| Task directions |
Each line of the data must reappear exactly in your answer, with no images included.

-------- Dataset excerpt

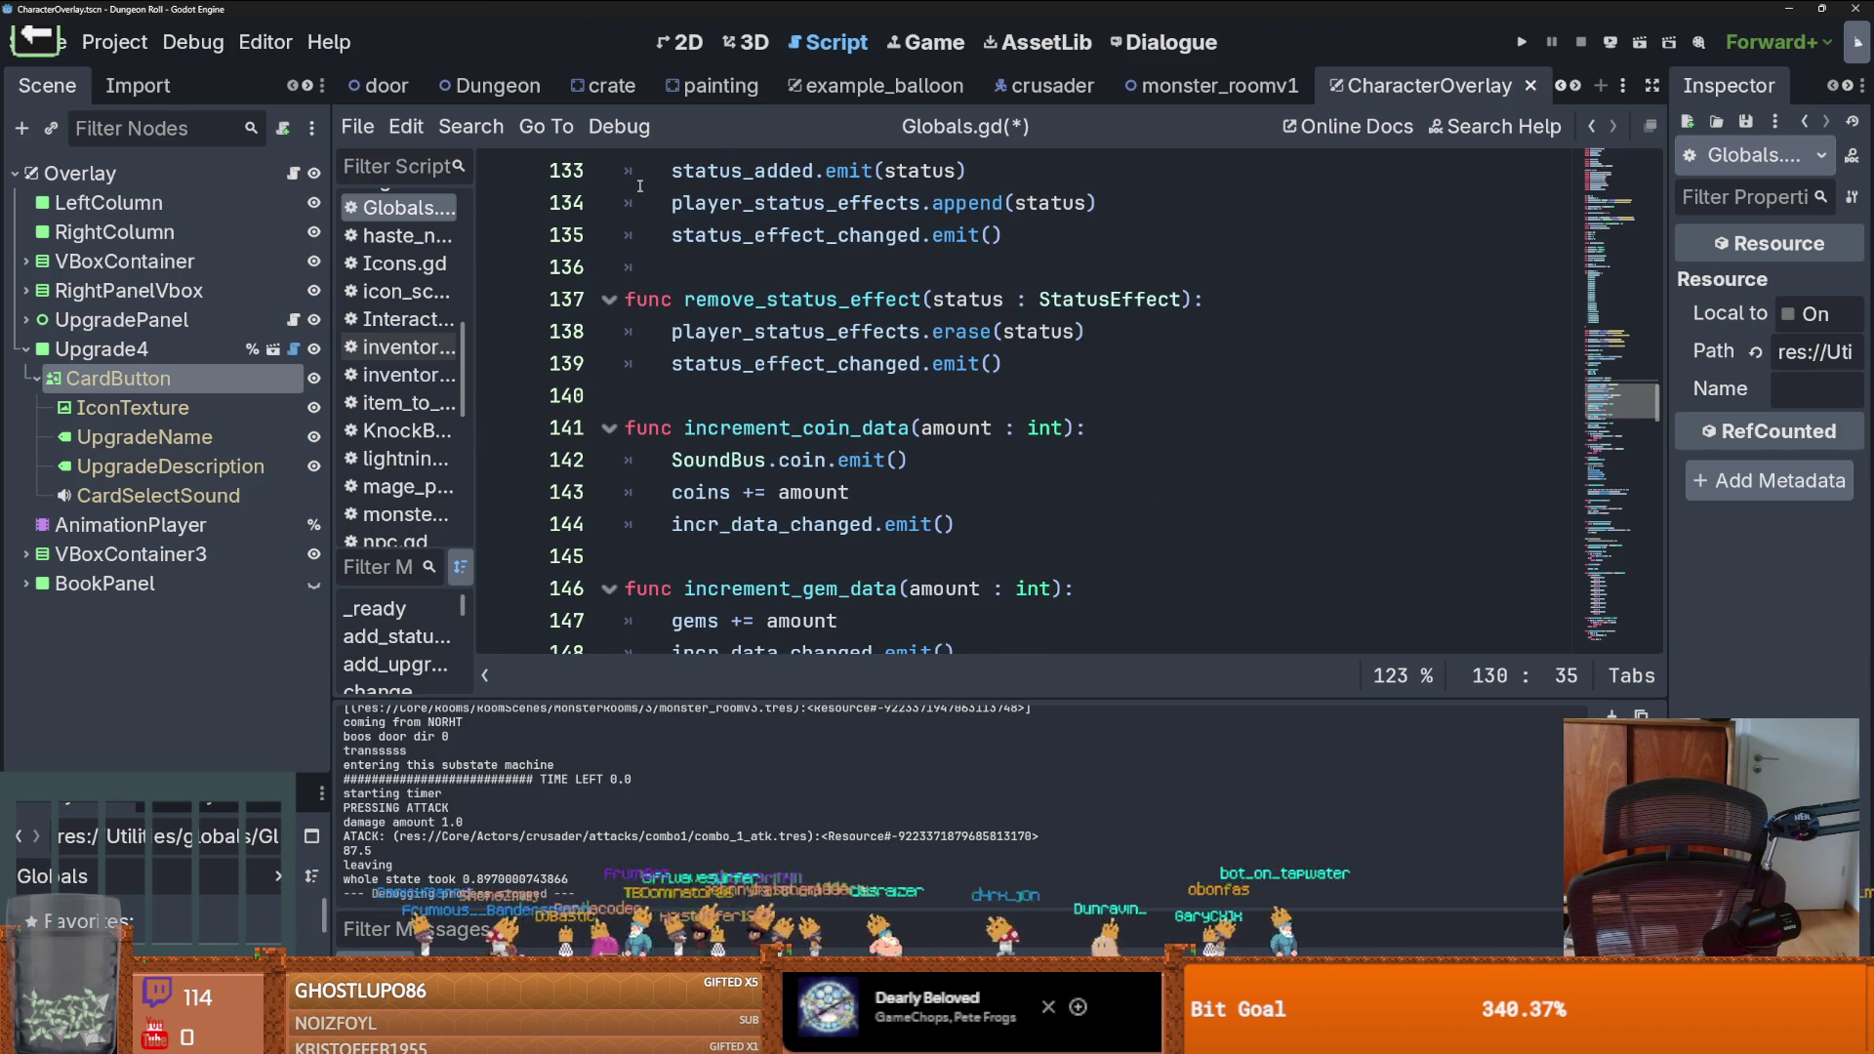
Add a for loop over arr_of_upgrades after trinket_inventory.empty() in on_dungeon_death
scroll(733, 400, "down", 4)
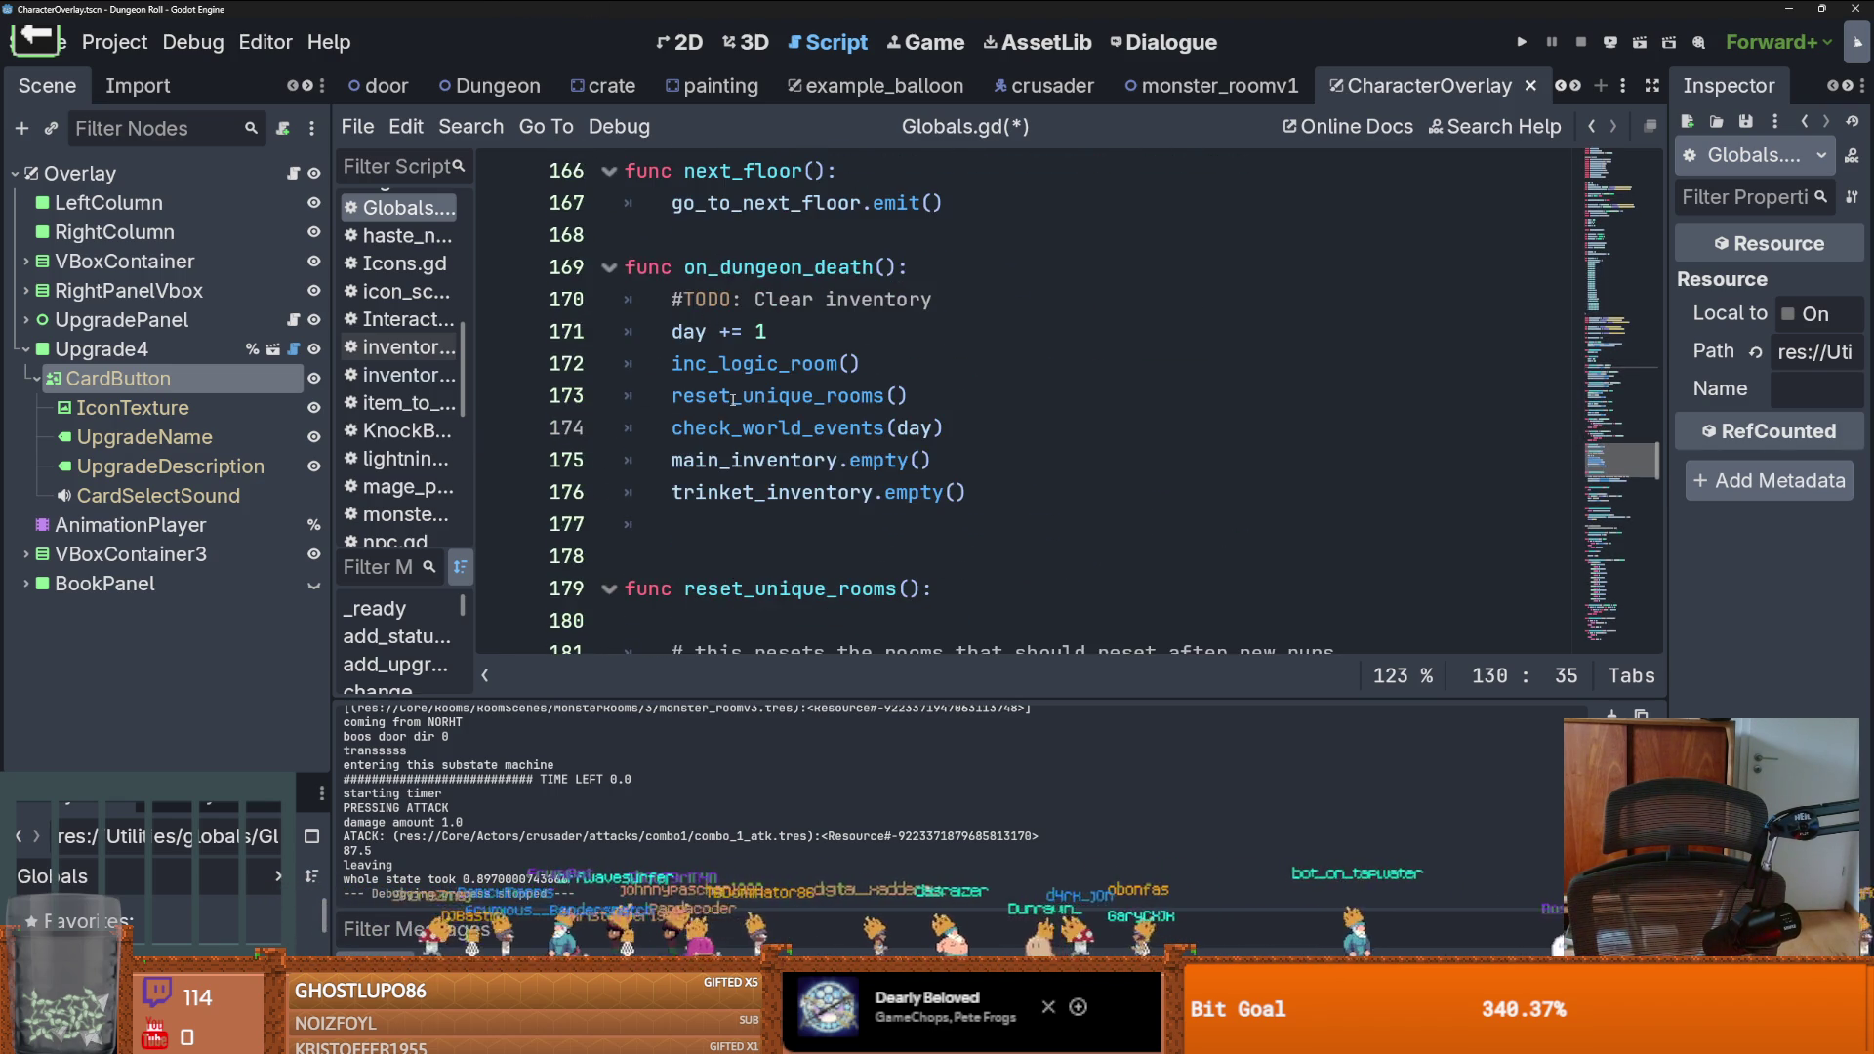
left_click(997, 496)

----------------

| Task solution |
Add a for loop over arr_of_upgrades after trinket_inventory.empty() in on_dungeon_death
scroll(733, 400, "down", 4)
left_click(997, 496)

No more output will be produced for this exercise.